The United States trucking industry is highly competitive and includes thousands of for-hire motor carriers, none of which dominates the market. Service and price are the principal means of competition in the trucking industry. Measured by annual revenue, the ten largest dry van truckload carriers accounted for approximately $12.0 billion or approximately five percent of annual for-hire truckload revenue in 2003. We compete to some extent with railroads and rail-truck intermodal service but differentiate our self from rail and rail-truck intermodal carriers on the basis of service because rail and rail-truck intermodal movements are subject to delays and disruptions arising from rail yard congestion, which reduces the effectiveness of such service to customers with time-definite pick-up and delivery schedules.

We believe that the cost and complexity of operating trucking fleets are increasing and that economic and competitive pressures are likely to force many smaller competitors and private fleets to consolidate or exit the industry over time. As a result, we believe that larger, better capitalized companies, like us, will have opportunities to increase profit margins and gain market share. In the market for dedicated services, we believe that truckload carriers, like us, have a competitive advantage over truck lessors, who are the other major participants in the market, because we can offer lower prices by utilizing back-haul freight within our network that traditional lessors may not have.
****
[WORK TO COMPLETE]:
According to the text on the trucking industry, what are the principal means of competition in that industry? Nothing in the records is needed here.

[INFORMATION]:
****
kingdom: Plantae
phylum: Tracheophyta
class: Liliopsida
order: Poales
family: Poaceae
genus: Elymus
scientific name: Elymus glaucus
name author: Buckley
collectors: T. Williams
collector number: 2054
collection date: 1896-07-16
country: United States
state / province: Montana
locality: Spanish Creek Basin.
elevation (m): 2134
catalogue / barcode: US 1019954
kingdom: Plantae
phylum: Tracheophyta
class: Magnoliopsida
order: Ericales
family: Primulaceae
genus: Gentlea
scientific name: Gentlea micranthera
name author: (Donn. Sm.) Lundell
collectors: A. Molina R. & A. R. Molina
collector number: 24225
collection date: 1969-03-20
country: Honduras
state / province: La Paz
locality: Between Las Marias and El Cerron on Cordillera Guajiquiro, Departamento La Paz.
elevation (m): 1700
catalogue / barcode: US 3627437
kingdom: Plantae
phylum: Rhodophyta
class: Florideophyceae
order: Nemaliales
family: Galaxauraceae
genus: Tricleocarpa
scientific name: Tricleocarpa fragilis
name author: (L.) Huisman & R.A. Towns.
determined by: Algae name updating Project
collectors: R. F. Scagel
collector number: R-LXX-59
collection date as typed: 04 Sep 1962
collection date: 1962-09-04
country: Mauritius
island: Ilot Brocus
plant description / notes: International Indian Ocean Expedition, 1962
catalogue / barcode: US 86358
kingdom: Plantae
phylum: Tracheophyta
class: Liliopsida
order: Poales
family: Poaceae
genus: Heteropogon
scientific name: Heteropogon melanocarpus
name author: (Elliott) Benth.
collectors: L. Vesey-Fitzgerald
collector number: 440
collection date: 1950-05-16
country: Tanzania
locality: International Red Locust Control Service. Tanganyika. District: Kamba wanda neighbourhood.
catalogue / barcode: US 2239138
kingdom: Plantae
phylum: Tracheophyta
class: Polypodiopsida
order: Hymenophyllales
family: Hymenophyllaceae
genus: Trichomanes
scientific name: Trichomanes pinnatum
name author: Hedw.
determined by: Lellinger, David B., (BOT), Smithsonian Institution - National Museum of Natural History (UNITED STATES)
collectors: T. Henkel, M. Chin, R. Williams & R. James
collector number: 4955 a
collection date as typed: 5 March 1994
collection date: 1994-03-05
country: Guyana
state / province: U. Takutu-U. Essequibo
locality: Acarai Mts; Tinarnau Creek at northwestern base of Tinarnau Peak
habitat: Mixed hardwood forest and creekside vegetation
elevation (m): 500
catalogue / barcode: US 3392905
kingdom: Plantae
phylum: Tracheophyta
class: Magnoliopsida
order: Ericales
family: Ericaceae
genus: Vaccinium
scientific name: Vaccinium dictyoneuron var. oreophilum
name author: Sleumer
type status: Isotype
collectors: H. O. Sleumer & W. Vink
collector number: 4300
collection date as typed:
****
[OUTPUT BELOW]:
Service and price.